Page has criticized the US sanctions on Russia as “sanctimonious expressions of moral superiority.” He praised Sechin in a May 2014 blog post for his “accomplishments” in advancing US-Russia relations. A US official serving in Russia while Page worked at Merrill Lynch in Moscow told Isikoff that Page “was pretty much a brazen apologist for anything Moscow did.”

Page is also believed to have met with senior Kremlin internal affairs official Igor Diveykin while he was in Moscow last July, according to Isikoff’s intelligence sources. The dossier separately claimed that Diveykin — whom US officials believe was responsible for the intelligence collected by Russia about the US election — met with Page and hinted that the Kremlin possessed compromising information about Trump.

It is unclear whether Isikoff’s reporting is related to the dossier, which has been circulating among top intelligence officials, lawmakers, and journalists since mid-2016.

A scramble for a foreign investor

After mid-October, the dossier said, Sechin predicted that it would no longer be possible for Trump to win the presidency, so he “put feelers out to other business and political contacts” to purchase a stake in Rosneft.

Rosneft then scrambled to find a foreign investor, holding talks with more than 30 potential buyers from Europe, the US, Asia, and the Middle East. The company signed a deal on December 7 to sell 19.5% of shares, or roughly $11 billion, to the multinational commodity trader Glencore Plc and Qatar’s state-owned wealth fund. Qatar’s sovereign wealth fund is Glencore’s largest shareholder.

The “11th hour deal” was “so last minute,” Reuters reported, “that it appeared it would not close in time to meet the government’s deadline for booking money in the budget from the sale.”

The purchase amounted to the biggest foreign investment in Russia since US sanctions took effect in 2014. It showed that “there are some forces in the world that are ready to help Russia to circumvent the [West’s] sanction regime,” said Lilia Shevtsova, an associate fellow in the Russia and Eurasia program at Chatham House.

“In Russia we have a marriage between power and business, and that is why all important economic deals need approval and the endorsement of the authorities,” Shevtsova said. “This was a very serious commercial deal that hardly could have succeeded without the direct involvement of the Kremlin.”

The privatization deal was funded by Gazprombank, whose parent company is the state-owned Russian energy giant Gazprom.
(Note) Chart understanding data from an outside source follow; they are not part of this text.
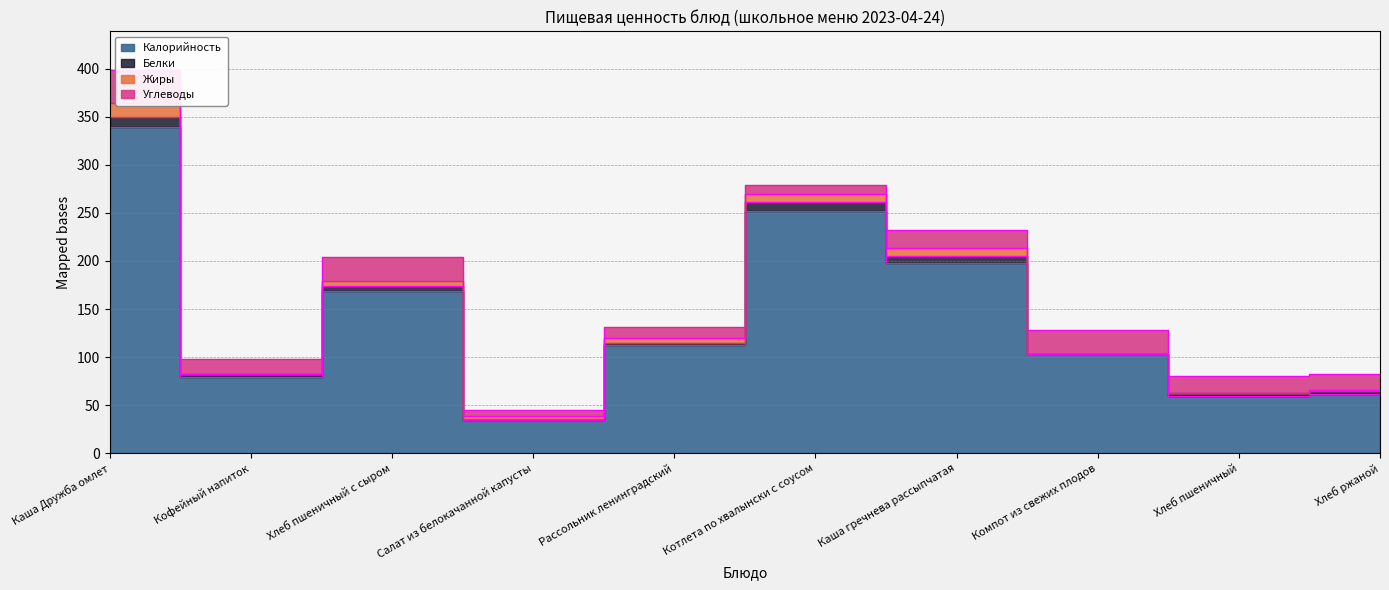

What is the value of the Жиры point at the 5th from the left?

5.0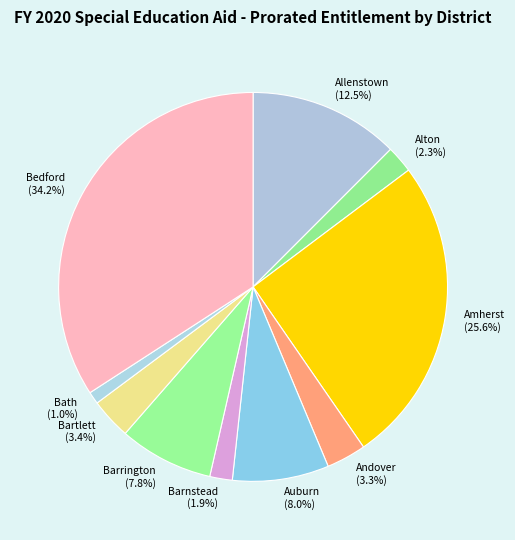

How many segments does this pie chart have?

10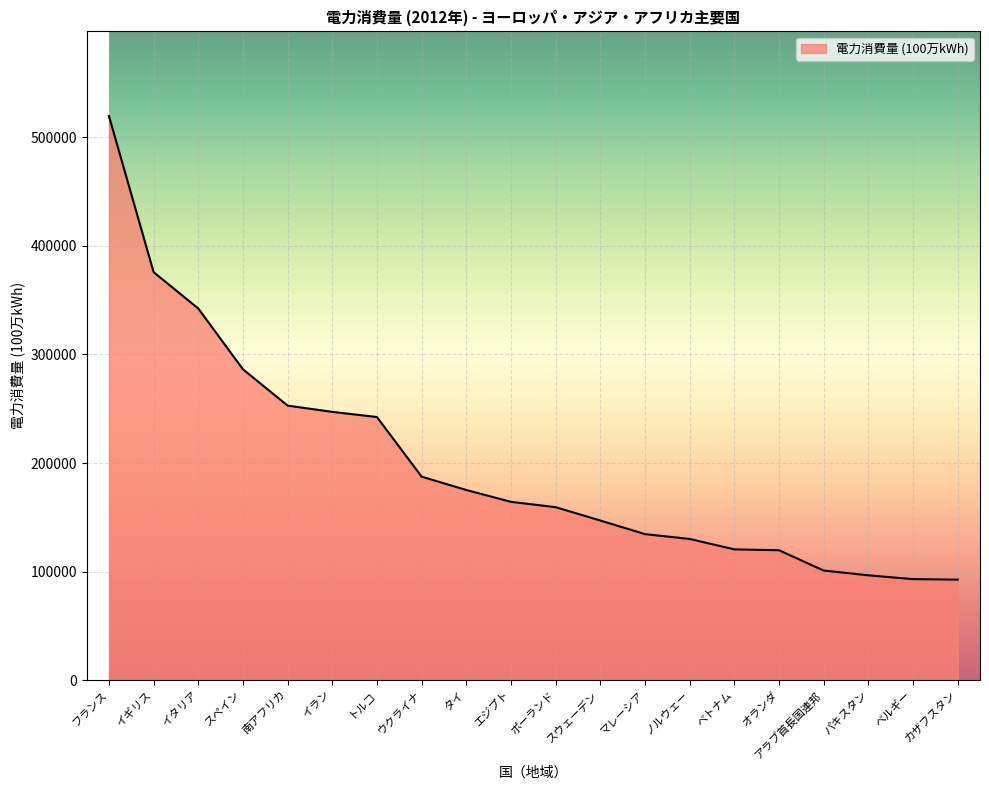

How many lines are shown in the chart?

1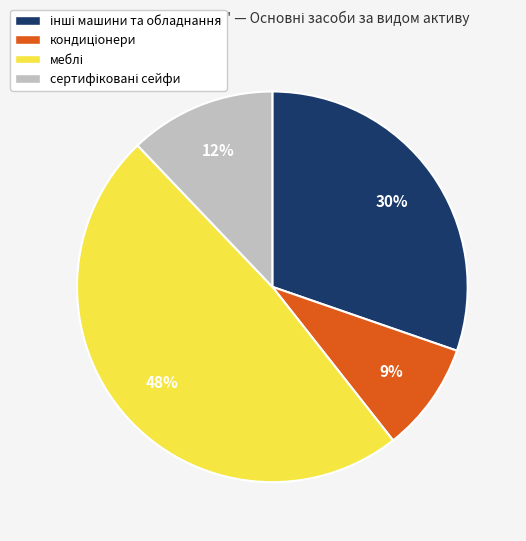

Count the number of slices in the pie.

4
Page holds investments in Gazprom, though he claimed in a letter to FBI Director James Comey in September that he sold his stake in the company “at a loss.” His website says he served as an adviser “on key transactions” for the state-owned energy giant before setting up his energy investment fund, Global Energy Capital, in 2008 with former Gazprom executive Sergei Yatsenko.

There is no evidence that Carter played any role in the Rosneft deal. But he was back in Moscow on December 8 — one day after the deal was signed — to “meet with some of the top managers” of Rosneft, he told reporters at the time. Page denied meeting with Sechin, Rosneft’s CEO, during that trip but said it would have been “a great honor” if he had.

The Rosneft deal, Page added, was “a good example of how American private companies are unfortunately limited to a great degree due to the influence of sanctions.” He said the US and Russia had entered “a new era” of relations but that it was still “too early” to discuss whether Trump would be easing or lifting sanctions on Moscow.

Page’s extensive business ties to state-owned Russian companies were investigated by a counterintelligence task force set up last year by the CIA. The investigation, which is reportedly ongoing, has examined whether Russia was funneling money into Trump’s presidential campaign — and, if it was, who was serving as the liaison between the Trump team and the Kremlin.

The dossier claims that Trump’s former campaign manager Paul Manafort asked Page to be the liaison. That claim has not been verified. Manafort served as a top adviser to a pro-Russian political party in Ukraine from 2004 to 2012 and emerged as a central figure in both the dossier and the intelligence community’s early inquiries into Trump’s ties to Russia.